To do this, I’ve been using a centralized git repository using gitosis and gitweb.  Because it’s behind the Backcountry firewalls, there is no easy way to share our repository data.  However, there are some great git repos at github, which I highly recommend.

Anyway, we do the hub-and-spoke model with our git repositories.  Meaning that we have a central repository where much of the data is stored so everyone can get access.  Of course, though, most people clone these repositories and work on the code where they choose.  Because we have several people pushing puppet data to our repository, which has been on subversion until 2 weeks ago, I am keen on making sure the puppet code we push to the central repo is at least syntactically valid.

Git Hooks: The skinny

Essentially, the key here is to understand is that git, like many other popular revision control systems is distributed.  This means that many people keep repos locally and push to the central repository after many many commits (or just one or two).  Git keeps the history in a clean way and all of the commits are pushed and tracked.  Essentially, we need some way to validate the data coming in from an outside source.  Enter git hooks.

There are several git hooks, but three that are quite critical to this scenario; pre-commit, pre-receive and post-receive.

The first, pre-commit is specific to the repository where the commit is taking place, such that a validation of the puppet syntax here is useful to help the person writing the puppet rules.

Next is post-receive which is generally useful for sending out emails after a successful push.  It would list the files and the diff of each in an email to those who wish to know about the commit.

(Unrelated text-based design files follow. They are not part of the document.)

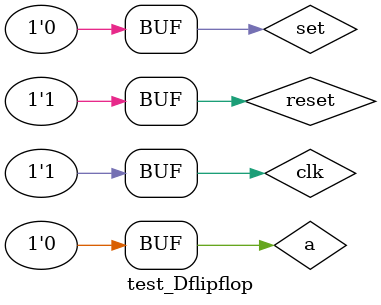
<source format=v>
`include "src/memory/Dflipflop/Dflipflop.v"

module test_Dflipflop;
   reg a, clk, reset, set;
   wire s1, s2;

   Dflipflop test_Dflipflop(set, a, clk, reset, s1, s2);

   initial
     begin
	$dumpfile("signal_Dflipflop.vcd");
	$dumpvars;
	$display("\t\ttime, \ta, \tset, \treset, \tclk, \ts1, \ts2");
	$monitor("%d \t%b \t%b \t%b \t%b \t%b \t%b", $time, a, set, reset, clk, s1, s2);

	set = 0;
	a = 0;
	clk = 0;
	reset = 1;
	#10;
	a = 0;
	clk = 0;
	reset = 0;
	#10;
	a = 1;
	clk = 1;
	reset = 0;
	#10;
	a = 1;
	clk = 0;
	reset = 0;
	#10;
	a = 0;
	clk = 1;
	reset = 0;
	#10;
	a = 1;
	clk = 0;
	reset = 0;
	#10;
	a = 1;
	clk = 1;
	reset = 0;
	#10;
	a = 1;
	clk = 0;
	reset = 0;
	#10;
	a = 1;
	clk = 0;
	reset = 0;
	#10;
	a = 0;
	clk = 1;
	reset = 1;
	#10;
     end // initial begin

endmodule // test_Dflipflop

</source>
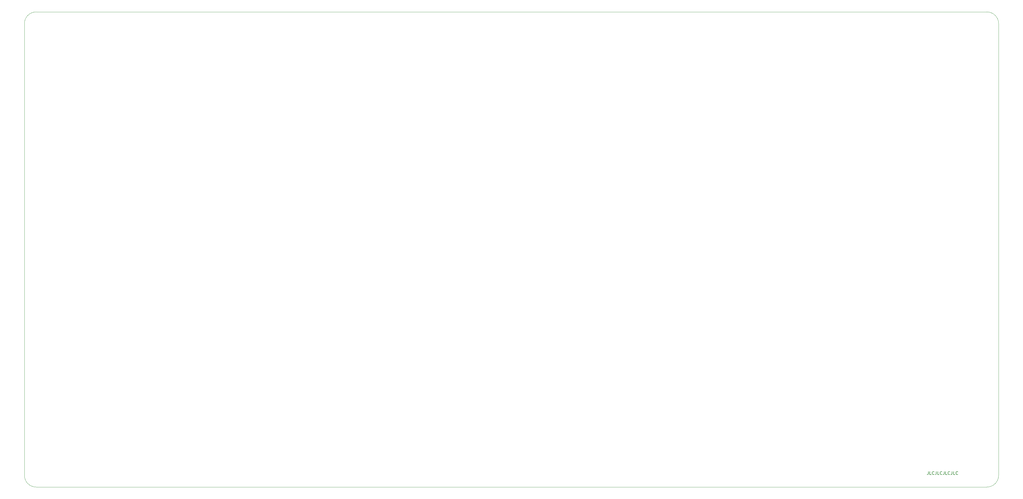
<source format=gbr>
%TF.GenerationSoftware,KiCad,Pcbnew,(5.1.10)-1*%
%TF.CreationDate,2021-06-02T05:43:55-04:00*%
%TF.ProjectId,pi75-plate-back,70693735-2d70-46c6-9174-652d6261636b,rev?*%
%TF.SameCoordinates,Original*%
%TF.FileFunction,Legend,Top*%
%TF.FilePolarity,Positive*%
%FSLAX46Y46*%
G04 Gerber Fmt 4.6, Leading zero omitted, Abs format (unit mm)*
G04 Created by KiCad (PCBNEW (5.1.10)-1) date 2021-06-02 05:43:55*
%MOMM*%
%LPD*%
G01*
G04 APERTURE LIST*
%TA.AperFunction,Profile*%
%ADD10C,0.050000*%
%TD*%
%ADD11C,0.150000*%
G04 APERTURE END LIST*
D10*
X297815000Y-5600700D02*
X-12065000Y-5600700D01*
X297815000Y-5600700D02*
G75*
G02*
X301625000Y-9410700I0J-3810000D01*
G01*
X301625000Y-156730700D02*
G75*
G02*
X297815000Y-160540700I-3810000J0D01*
G01*
X-12065000Y-160540700D02*
G75*
G02*
X-15875000Y-156730700I0J3810000D01*
G01*
X297815000Y-160540700D02*
X-12065000Y-160540700D01*
X-15875000Y-9410700D02*
X-15875000Y-156730700D01*
X-15875000Y-9410700D02*
G75*
G02*
X-12065000Y-5600700I3810000J0D01*
G01*
X301625000Y-9410700D02*
X301625000Y-156730700D01*
D11*
X278743352Y-155484580D02*
X278743352Y-156198866D01*
X278695733Y-156341723D01*
X278600495Y-156436961D01*
X278457638Y-156484580D01*
X278362400Y-156484580D01*
X279695733Y-156484580D02*
X279219542Y-156484580D01*
X279219542Y-155484580D01*
X280600495Y-156389342D02*
X280552876Y-156436961D01*
X280410019Y-156484580D01*
X280314780Y-156484580D01*
X280171923Y-156436961D01*
X280076685Y-156341723D01*
X280029066Y-156246485D01*
X279981447Y-156056009D01*
X279981447Y-155913152D01*
X280029066Y-155722676D01*
X280076685Y-155627438D01*
X280171923Y-155532200D01*
X280314780Y-155484580D01*
X280410019Y-155484580D01*
X280552876Y-155532200D01*
X280600495Y-155579819D01*
X281314780Y-155484580D02*
X281314780Y-156198866D01*
X281267161Y-156341723D01*
X281171923Y-156436961D01*
X281029066Y-156484580D01*
X280933828Y-156484580D01*
X282267161Y-156484580D02*
X281790971Y-156484580D01*
X281790971Y-155484580D01*
X283171923Y-156389342D02*
X283124304Y-156436961D01*
X282981447Y-156484580D01*
X282886209Y-156484580D01*
X282743352Y-156436961D01*
X282648114Y-156341723D01*
X282600495Y-156246485D01*
X282552876Y-156056009D01*
X282552876Y-155913152D01*
X282600495Y-155722676D01*
X282648114Y-155627438D01*
X282743352Y-155532200D01*
X282886209Y-155484580D01*
X282981447Y-155484580D01*
X283124304Y-155532200D01*
X283171923Y-155579819D01*
X283886209Y-155484580D02*
X283886209Y-156198866D01*
X283838590Y-156341723D01*
X283743352Y-156436961D01*
X283600495Y-156484580D01*
X283505257Y-156484580D01*
X284838590Y-156484580D02*
X284362400Y-156484580D01*
X284362400Y-155484580D01*
X285743352Y-156389342D02*
X285695733Y-156436961D01*
X285552876Y-156484580D01*
X285457638Y-156484580D01*
X285314780Y-156436961D01*
X285219542Y-156341723D01*
X285171923Y-156246485D01*
X285124304Y-156056009D01*
X285124304Y-155913152D01*
X285171923Y-155722676D01*
X285219542Y-155627438D01*
X285314780Y-155532200D01*
X285457638Y-155484580D01*
X285552876Y-155484580D01*
X285695733Y-155532200D01*
X285743352Y-155579819D01*
X286457638Y-155484580D02*
X286457638Y-156198866D01*
X286410019Y-156341723D01*
X286314780Y-156436961D01*
X286171923Y-156484580D01*
X286076685Y-156484580D01*
X287410019Y-156484580D02*
X286933828Y-156484580D01*
X286933828Y-155484580D01*
X288314780Y-156389342D02*
X288267161Y-156436961D01*
X288124304Y-156484580D01*
X288029066Y-156484580D01*
X287886209Y-156436961D01*
X287790971Y-156341723D01*
X287743352Y-156246485D01*
X287695733Y-156056009D01*
X287695733Y-155913152D01*
X287743352Y-155722676D01*
X287790971Y-155627438D01*
X287886209Y-155532200D01*
X288029066Y-155484580D01*
X288124304Y-155484580D01*
X288267161Y-155532200D01*
X288314780Y-155579819D01*
M02*

</source>
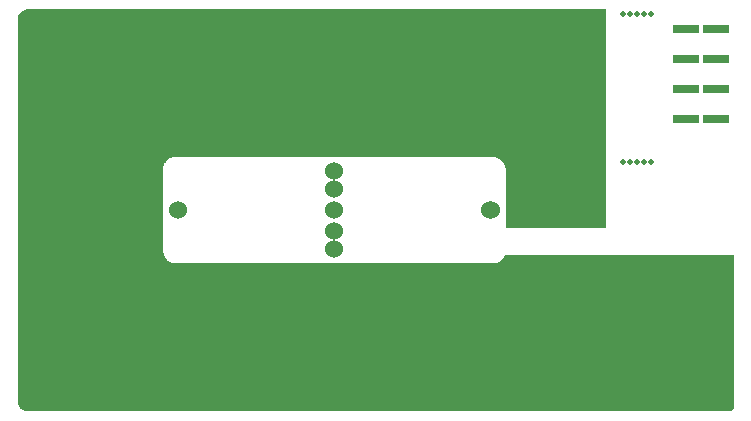
<source format=gbl>
G04*
G04 #@! TF.GenerationSoftware,Altium Limited,Altium Designer,18.1.7 (191)*
G04*
G04 Layer_Physical_Order=4*
G04 Layer_Color=16711680*
%FSLAX44Y44*%
%MOMM*%
G71*
G01*
G75*
%ADD15C,1.5240*%
%ADD16R,2.2900X0.7600*%
%ADD17C,0.5000*%
G36*
X230000Y132500D02*
Y-15000D01*
X145049D01*
Y33750D01*
Y34612D01*
X145000Y34858D01*
Y35109D01*
X144664Y36800D01*
X144568Y37032D01*
X144519Y37278D01*
X143859Y38870D01*
X143720Y39079D01*
X143624Y39311D01*
X142666Y40744D01*
X142488Y40921D01*
X142349Y41130D01*
X141130Y42349D01*
X140921Y42488D01*
X140744Y42666D01*
X139311Y43623D01*
X139079Y43720D01*
X138870Y43859D01*
X137278Y44519D01*
X137032Y44568D01*
X136800Y44664D01*
X135109Y45000D01*
X134858D01*
X134612Y45049D01*
X-135739D01*
X-135985Y45000D01*
X-136236D01*
X-137685Y44712D01*
X-137917Y44616D01*
X-138163Y44567D01*
X-139528Y44001D01*
X-139737Y43862D01*
X-139969Y43766D01*
X-141197Y42945D01*
X-141375Y42768D01*
X-141583Y42628D01*
X-142628Y41583D01*
X-142767Y41375D01*
X-142945Y41197D01*
X-143766Y39969D01*
X-143862Y39737D01*
X-144001Y39528D01*
X-144567Y38163D01*
X-144616Y37917D01*
X-144712Y37685D01*
X-145000Y36236D01*
Y35985D01*
X-145049Y35739D01*
Y35000D01*
Y-33750D01*
X-145049Y-34612D01*
X-145000Y-34858D01*
Y-35109D01*
X-144664Y-36800D01*
X-144568Y-37032D01*
X-144519Y-37278D01*
X-143859Y-38870D01*
X-143720Y-39079D01*
X-143624Y-39311D01*
X-142666Y-40744D01*
X-142488Y-40921D01*
X-142349Y-41130D01*
X-141990Y-41489D01*
Y-43010D01*
X-140229D01*
X-139311Y-43623D01*
X-139079Y-43720D01*
X-138870Y-43859D01*
X-137278Y-44519D01*
X-137031Y-44568D01*
X-136800Y-44664D01*
X-135109Y-45000D01*
X-134858D01*
X-134612Y-45049D01*
X-133750Y-45049D01*
X134612D01*
X134858Y-45000D01*
X135109D01*
X136799Y-44664D01*
X137031Y-44568D01*
X137278Y-44519D01*
X138870Y-43859D01*
X139079Y-43720D01*
X139311Y-43623D01*
X140744Y-42666D01*
X140921Y-42488D01*
X141130Y-42349D01*
X142349Y-41130D01*
X142488Y-40922D01*
X142666Y-40744D01*
X143624Y-39311D01*
X143720Y-39079D01*
X143859Y-38870D01*
X144215Y-38010D01*
X275000D01*
Y-37500D01*
X337961D01*
Y-167000D01*
Y-167589D01*
X337510Y-168677D01*
X336677Y-169510D01*
X335589Y-169961D01*
X-260784D01*
X-262322Y-169655D01*
X-263771Y-169055D01*
X-265075Y-168184D01*
X-266184Y-167075D01*
X-267055Y-165771D01*
X-267655Y-164322D01*
X-267961Y-162784D01*
Y-162000D01*
X-267961Y162000D01*
Y162000D01*
Y162000D01*
X-267961Y162784D01*
X-267655Y164322D01*
X-267055Y165771D01*
X-266184Y167075D01*
X-265075Y168184D01*
X-263771Y169055D01*
X-262322Y169655D01*
X-260784Y169961D01*
X-260000Y169961D01*
X230000D01*
Y132500D01*
D02*
G37*
D15*
X-132000Y0D02*
D03*
X0D02*
D03*
X131500Y-0D02*
D03*
X0Y-33000D02*
D03*
Y-18000D02*
D03*
Y18000D02*
D03*
Y33000D02*
D03*
X133000Y0D02*
D03*
D16*
X322700Y76900D02*
D03*
X297300D02*
D03*
X322700Y102300D02*
D03*
X297300D02*
D03*
X322700Y127700D02*
D03*
X297300D02*
D03*
X322700Y153100D02*
D03*
X297300D02*
D03*
X322700Y-133100D02*
D03*
X297300D02*
D03*
X322700Y-107700D02*
D03*
X297300D02*
D03*
X322700Y-82300D02*
D03*
X297300D02*
D03*
X322700Y-56900D02*
D03*
X297300D02*
D03*
D17*
X244000Y-167000D02*
D03*
X250000D02*
D03*
X256000D02*
D03*
X262000D02*
D03*
X268000D02*
D03*
X244000Y-42000D02*
D03*
X250000D02*
D03*
X256000D02*
D03*
X262000D02*
D03*
X268000D02*
D03*
X244000Y41000D02*
D03*
X250000D02*
D03*
X256000D02*
D03*
X262000D02*
D03*
X268000D02*
D03*
Y166000D02*
D03*
X262000D02*
D03*
X256000D02*
D03*
X250000D02*
D03*
X244000D02*
D03*
X224000Y3000D02*
D03*
X152000D02*
D03*
X227000Y-12000D02*
D03*
X149000D02*
D03*
X227000Y-2000D02*
D03*
X224000Y-7000D02*
D03*
X221000Y-2000D02*
D03*
X218000Y-7000D02*
D03*
X215000Y-2000D02*
D03*
X212000Y-7000D02*
D03*
X209000Y-2000D02*
D03*
X206000Y-7000D02*
D03*
X203000Y-2000D02*
D03*
X200000Y-7000D02*
D03*
X197000Y-2000D02*
D03*
X194000Y-7000D02*
D03*
X191000Y-2000D02*
D03*
X188000Y-7000D02*
D03*
X185000Y-2000D02*
D03*
X182000Y-7000D02*
D03*
X179000Y-2000D02*
D03*
X176000Y-7000D02*
D03*
X173000Y-2000D02*
D03*
X170000Y-7000D02*
D03*
X167000Y-2000D02*
D03*
X164000Y-7000D02*
D03*
X158000D02*
D03*
X152000D02*
D03*
X161000Y-2000D02*
D03*
X155000D02*
D03*
X149000D02*
D03*
M02*

</source>
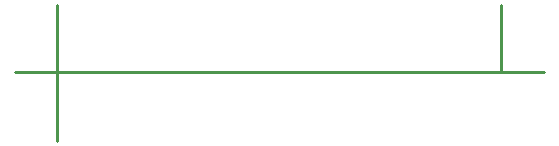
<source format=gtp>
G04 Layer: TopPasteMaskLayer*
G04 EasyEDA v6.5.14, 2022-08-21 18:00:10*
G04 3d7316f8269045e7ac56a41c2c61023c,7aa08f51fe6a4c2ca52d8fcabd33266a,10*
G04 Gerber Generator version 0.2*
G04 Scale: 100 percent, Rotated: No, Reflected: No *
G04 Dimensions in millimeters *
G04 leading zeros omitted , absolute positions ,4 integer and 5 decimal *
%FSLAX45Y45*%
%MOMM*%

%ADD10C,0.2540*%

%LPD*%
D10*
X4114800Y0D02*
G01*
X4114800Y-571500D01*
X355600Y-1155700D02*
G01*
X355600Y0D01*
X0Y-571500D02*
G01*
X4483100Y-571500D01*
M02*

</source>
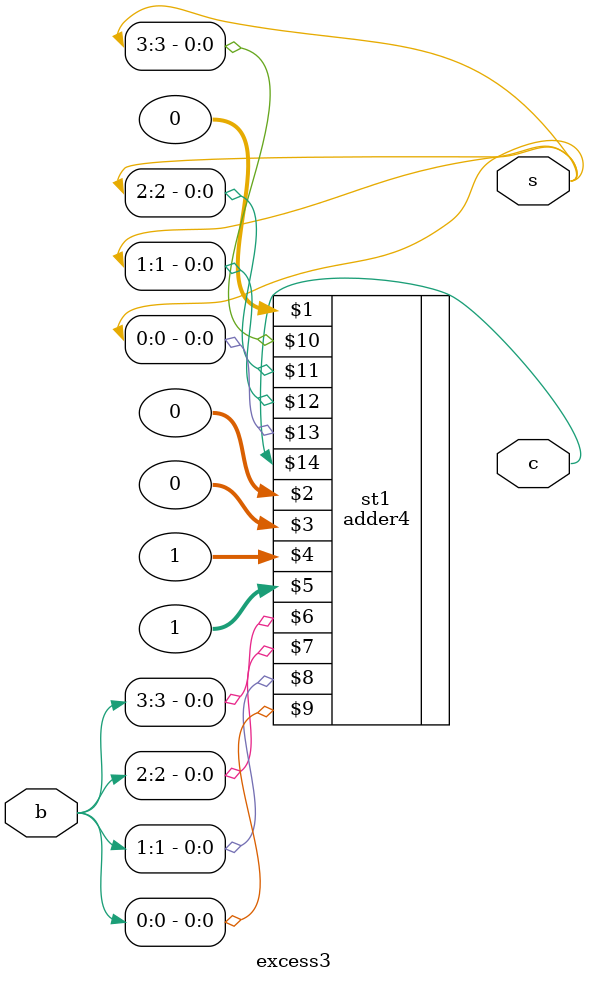
<source format=v>
module excess3(b,s,c);
input [3:0]b;
output [3:0]s;
output c;
adder4 st1(0,0,0,1,1,b[3],b[2],b[1],b[0],s[3],s[2],s[1],s[0],c);
endmodule

</source>
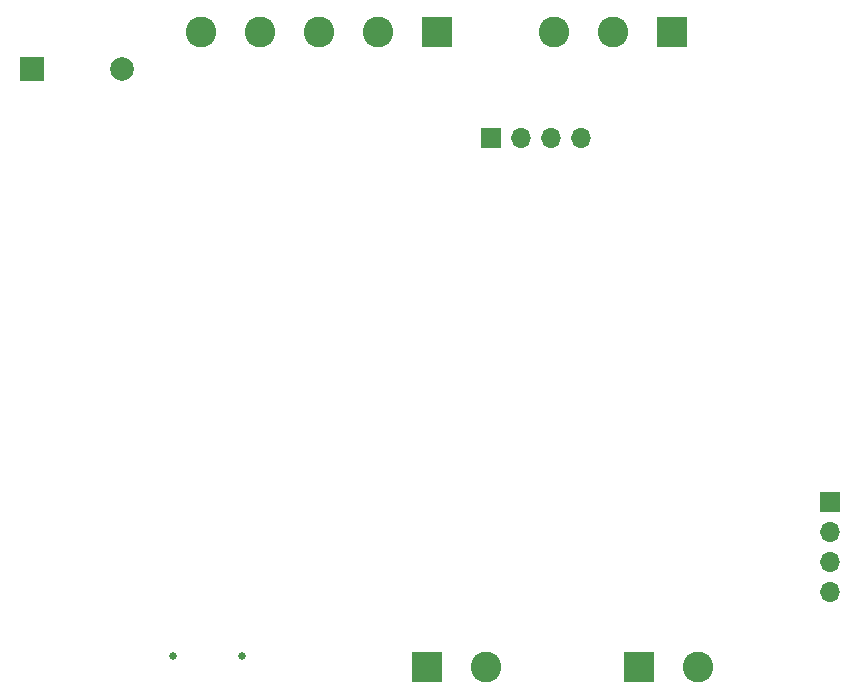
<source format=gbr>
%TF.GenerationSoftware,KiCad,Pcbnew,8.0.8-8.0.8-0~ubuntu24.04.1*%
%TF.CreationDate,2025-04-29T16:21:41-04:00*%
%TF.ProjectId,electronics,656c6563-7472-46f6-9e69-63732e6b6963,rev?*%
%TF.SameCoordinates,Original*%
%TF.FileFunction,Soldermask,Bot*%
%TF.FilePolarity,Negative*%
%FSLAX46Y46*%
G04 Gerber Fmt 4.6, Leading zero omitted, Abs format (unit mm)*
G04 Created by KiCad (PCBNEW 8.0.8-8.0.8-0~ubuntu24.04.1) date 2025-04-29 16:21:41*
%MOMM*%
%LPD*%
G01*
G04 APERTURE LIST*
%ADD10R,2.600000X2.600000*%
%ADD11C,2.600000*%
%ADD12R,2.000000X2.000000*%
%ADD13C,2.000000*%
%ADD14R,1.700000X1.700000*%
%ADD15O,1.700000X1.700000*%
%ADD16C,0.650000*%
G04 APERTURE END LIST*
D10*
%TO.C,J4*%
X162900000Y-55400000D03*
D11*
X157900000Y-55400000D03*
X152900000Y-55400000D03*
%TD*%
D10*
%TO.C,BT1*%
X160100000Y-109200000D03*
D11*
X165100000Y-109200000D03*
%TD*%
D10*
%TO.C,J3*%
X142100000Y-109200000D03*
D11*
X147100000Y-109200000D03*
%TD*%
D12*
%TO.C,BZ1*%
X108700000Y-58600000D03*
D13*
X116300000Y-58600000D03*
%TD*%
D14*
%TO.C,J5*%
X176250000Y-95230000D03*
D15*
X176250000Y-97770000D03*
X176250000Y-100310000D03*
X176250000Y-102850000D03*
%TD*%
D14*
%TO.C,U6*%
X147560000Y-64450000D03*
D15*
X150100000Y-64450000D03*
X152640000Y-64450000D03*
X155180000Y-64450000D03*
%TD*%
D10*
%TO.C,J2*%
X143000000Y-55400000D03*
D11*
X138000000Y-55400000D03*
X133000000Y-55400000D03*
X128000000Y-55400000D03*
X123000000Y-55400000D03*
%TD*%
D16*
%TO.C,J1*%
X120635000Y-108295000D03*
X126415000Y-108295000D03*
%TD*%
M02*

</source>
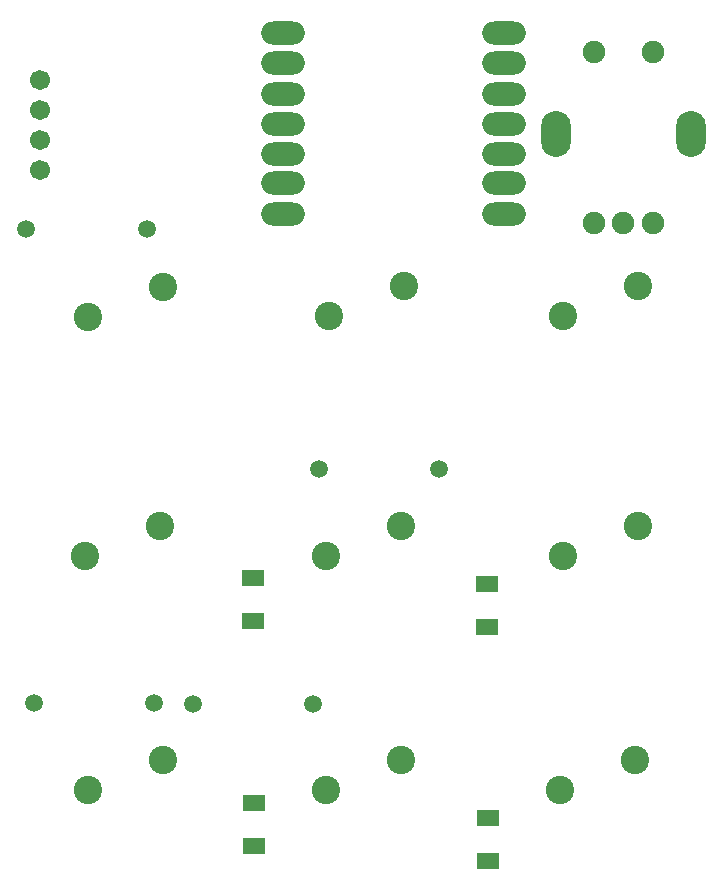
<source format=gbs>
G04 Layer: BottomSolderMaskLayer*
G04 EasyEDA v6.5.46, 2024-09-20 13:26:03*
G04 2d8f00c50ae54bd9acad4b1cc035e29b,c0cefccd67054bf09917bfb35b18985a,10*
G04 Gerber Generator version 0.2*
G04 Scale: 100 percent, Rotated: No, Reflected: No *
G04 Dimensions in millimeters *
G04 leading zeros omitted , absolute positions ,4 integer and 5 decimal *
%FSLAX45Y45*%
%MOMM*%

%AMMACRO1*4,1,8,-0.9211,-0.7008,-0.9508,-0.671,-0.9508,0.6711,-0.9211,0.7008,0.921,0.7008,0.9508,0.6711,0.9508,-0.671,0.921,-0.7008,-0.9211,-0.7008,0*%
%ADD10MACRO1*%
%ADD11C,1.5016*%
%ADD12O,3.7031929999999997X1.9532092*%
%ADD13C,1.7016*%
%ADD14C,2.4032*%
%ADD15C,1.9016*%
%ADD16O,2.5015952X3.9015924*%

%LPD*%
D10*
G01*
X2844800Y3312490D03*
G01*
X2844800Y3672509D03*
G01*
X2857500Y1767509D03*
G01*
X2857500Y1407490D03*
G01*
X4838700Y1640509D03*
G01*
X4838700Y1280490D03*
G01*
X4826000Y3261690D03*
G01*
X4826000Y3621709D03*
D11*
G01*
X4421606Y4597400D03*
G01*
X3401593Y4597400D03*
G01*
X3354806Y2603500D03*
G01*
X2334793Y2603500D03*
G01*
X1945106Y6629400D03*
G01*
X925093Y6629400D03*
G01*
X2008606Y2616200D03*
G01*
X988593Y2616200D03*
D12*
G01*
X3102102Y8289797D03*
G01*
X3102102Y6753097D03*
G01*
X3102102Y8035797D03*
G01*
X3102102Y7769097D03*
G01*
X3102102Y7515097D03*
G01*
X3102102Y7261097D03*
G01*
X3102102Y7019797D03*
G01*
X4969002Y8289797D03*
G01*
X4969002Y8035797D03*
G01*
X4969002Y7769097D03*
G01*
X4969002Y7515097D03*
G01*
X4969002Y7261097D03*
G01*
X4969002Y7019797D03*
G01*
X4969002Y6753097D03*
D13*
G01*
X1041400Y7124700D03*
G01*
X1041400Y7378700D03*
G01*
X1041400Y7632700D03*
G01*
X1041400Y7886700D03*
D14*
G01*
X1447800Y5880100D03*
G01*
X2082800Y6134100D03*
G01*
X3467100Y3860800D03*
G01*
X4102100Y4114800D03*
G01*
X5473700Y3860800D03*
G01*
X6108700Y4114800D03*
G01*
X5473700Y5892800D03*
G01*
X6108700Y6146800D03*
G01*
X5448300Y1879600D03*
G01*
X6083300Y2133600D03*
G01*
X1447800Y1879600D03*
G01*
X2082800Y2133600D03*
G01*
X3467100Y1879600D03*
G01*
X4102100Y2133600D03*
G01*
X3492500Y5892800D03*
G01*
X4127500Y6146800D03*
G01*
X1422400Y3860800D03*
G01*
X2057400Y4114800D03*
D15*
G01*
X5731713Y8129092D03*
G01*
X6231712Y8129092D03*
G01*
X5731713Y6679107D03*
G01*
X5981700Y6679107D03*
G01*
X6231712Y6679107D03*
D16*
G01*
X5411698Y7429093D03*
G01*
X6551701Y7429093D03*
M02*

</source>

And finally, the least documented of the bunch; the one with the least amount of examples, pre-receive.  The pre-receive hook has some really awesome power, but without knowing the git commands backward and forward, it can be very frustrating to get working.

The value of the pre-receive hook

Whenever a push is made to the centralized repository, you don’t just want to let any willy nilly commit crawl in there.  You can’t trust that the author of the commits did his part to validate the code.  So you need to at least do some basic checks.  That is what the pre-receive hook does.  In the following example, I am parsing files that end in ‘.pp’ with puppet syntax validation as you would do from the command line.


while read old_sha1 new_sha1 refname anothervalue ; do
    list=$(git show --pretty="format:" --name-only $new_sha1 | grep -e ".pp$")
    for tmpfile in ${list}; do
        git show ${new_sha1}:${tmpfile} | puppet --color=false --confdir=/tmp --vardir=/tmp --parseonly --ignoreimport
        if [ "$?" -ne "0" ]; then exit 1; fi

exit $?

The above script, placed in a bare repository at hooks/pre-receive with the execute (+x) bit turned on, will get a list of files that end in '.pp' and run the puppet validator for the newest commit in the push.  Essentially, I can validate someone else's puppet code in just a few seconds and return a failure if it doesn't succeed.  With git hooks, a failure means no commit/push/etc will actually happen.

I sure hope this helps someone else to understand pre-receive hooks as well as git hooks in general.  If you have any helpful suggestions or comments, those are most welcome as well.